**DATASET**
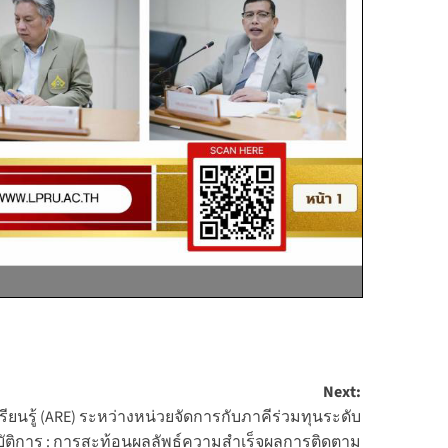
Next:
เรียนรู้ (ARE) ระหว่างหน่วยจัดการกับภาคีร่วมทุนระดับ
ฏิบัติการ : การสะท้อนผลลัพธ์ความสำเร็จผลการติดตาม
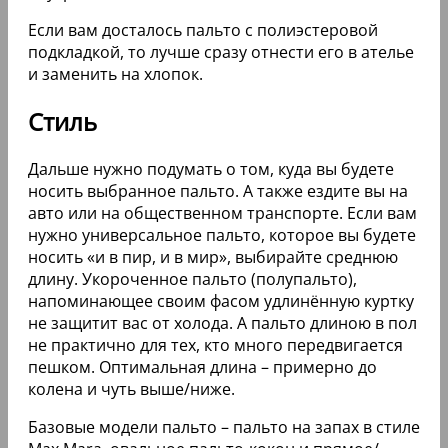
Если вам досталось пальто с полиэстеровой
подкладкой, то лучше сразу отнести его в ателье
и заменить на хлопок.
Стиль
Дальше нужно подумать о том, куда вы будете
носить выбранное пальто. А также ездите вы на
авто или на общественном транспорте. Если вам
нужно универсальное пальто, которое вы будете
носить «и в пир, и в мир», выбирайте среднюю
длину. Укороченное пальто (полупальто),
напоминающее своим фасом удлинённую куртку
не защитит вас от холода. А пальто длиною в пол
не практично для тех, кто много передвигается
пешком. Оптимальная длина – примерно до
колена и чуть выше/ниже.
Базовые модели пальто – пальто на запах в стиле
==
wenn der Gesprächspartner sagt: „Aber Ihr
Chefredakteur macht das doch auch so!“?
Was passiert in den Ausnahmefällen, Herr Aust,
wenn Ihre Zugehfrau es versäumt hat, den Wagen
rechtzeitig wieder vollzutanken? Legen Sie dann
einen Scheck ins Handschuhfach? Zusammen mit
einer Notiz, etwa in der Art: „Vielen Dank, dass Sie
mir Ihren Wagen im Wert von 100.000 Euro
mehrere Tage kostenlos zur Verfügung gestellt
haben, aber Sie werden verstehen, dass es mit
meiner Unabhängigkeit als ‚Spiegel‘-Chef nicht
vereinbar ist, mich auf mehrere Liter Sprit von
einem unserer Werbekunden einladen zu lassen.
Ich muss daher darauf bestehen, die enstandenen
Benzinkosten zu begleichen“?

**ASSIGNMENT**
Send back an exact copy of only the lines from the line with "einen Scheck ins Handschuhfach? Zusammen mit" up to and including the line with "vereinbar ist, mich" in the data above.

**SOLUTION BELOW**
einen Scheck ins Handschuhfach? Zusammen mit
einer Notiz, etwa in der Art: „Vielen Dank, dass Sie
mir Ihren Wagen im Wert von 100.000 Euro
mehrere Tage kostenlos zur Verfügung gestellt
haben, aber Sie werden verstehen, dass es mit
meiner Unabhängigkeit als ‚Spiegel‘-Chef nicht
vereinbar ist, mich auf mehrere Liter Sprit von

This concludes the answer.